*** Task inputs Section Begins ***

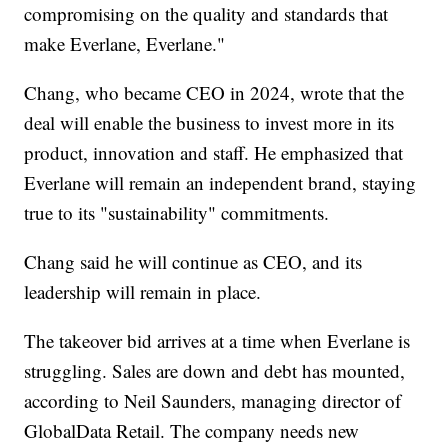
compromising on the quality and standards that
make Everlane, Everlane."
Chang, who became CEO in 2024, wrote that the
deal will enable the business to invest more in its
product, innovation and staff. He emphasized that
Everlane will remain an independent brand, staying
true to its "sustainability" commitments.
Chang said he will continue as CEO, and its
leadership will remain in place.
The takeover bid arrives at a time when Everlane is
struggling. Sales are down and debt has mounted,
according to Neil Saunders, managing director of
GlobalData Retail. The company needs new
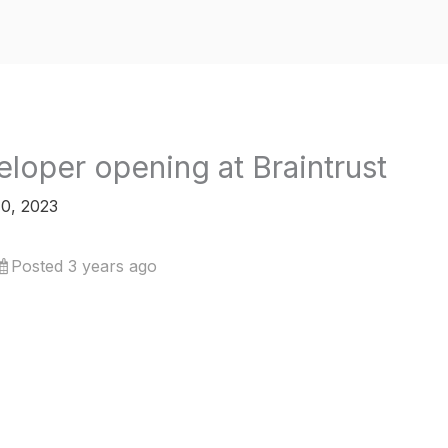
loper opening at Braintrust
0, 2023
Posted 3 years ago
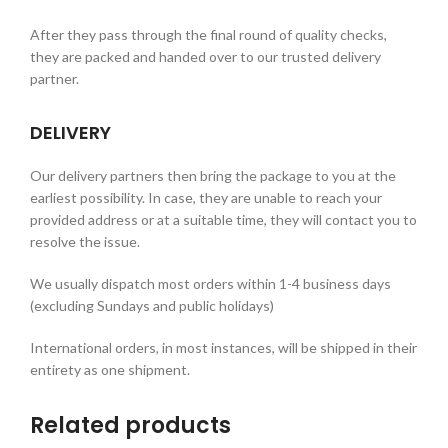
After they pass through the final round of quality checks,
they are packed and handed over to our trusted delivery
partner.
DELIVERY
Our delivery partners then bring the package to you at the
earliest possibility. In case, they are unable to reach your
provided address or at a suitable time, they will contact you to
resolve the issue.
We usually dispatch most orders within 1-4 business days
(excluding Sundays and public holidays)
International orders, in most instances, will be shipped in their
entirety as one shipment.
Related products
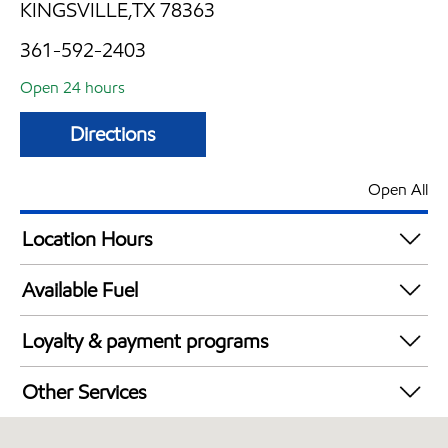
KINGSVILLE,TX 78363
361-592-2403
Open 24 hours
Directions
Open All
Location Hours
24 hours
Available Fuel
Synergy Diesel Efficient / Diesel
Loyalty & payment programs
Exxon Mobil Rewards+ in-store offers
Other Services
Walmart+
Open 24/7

*** Task inputs Section Ends ***

Repeat exactly the lines above, starting with the line that contains "361-592-2403" and ending with the last line, both included, and nothing else.

▶ [Answer to this exercise]:
361-592-2403
Open 24 hours
Directions
Open All
Location Hours
24 hours
Available Fuel
Synergy Diesel Efficient / Diesel
Loyalty & payment programs
Exxon Mobil Rewards+ in-store offers
Other Services
Walmart+
Open 24/7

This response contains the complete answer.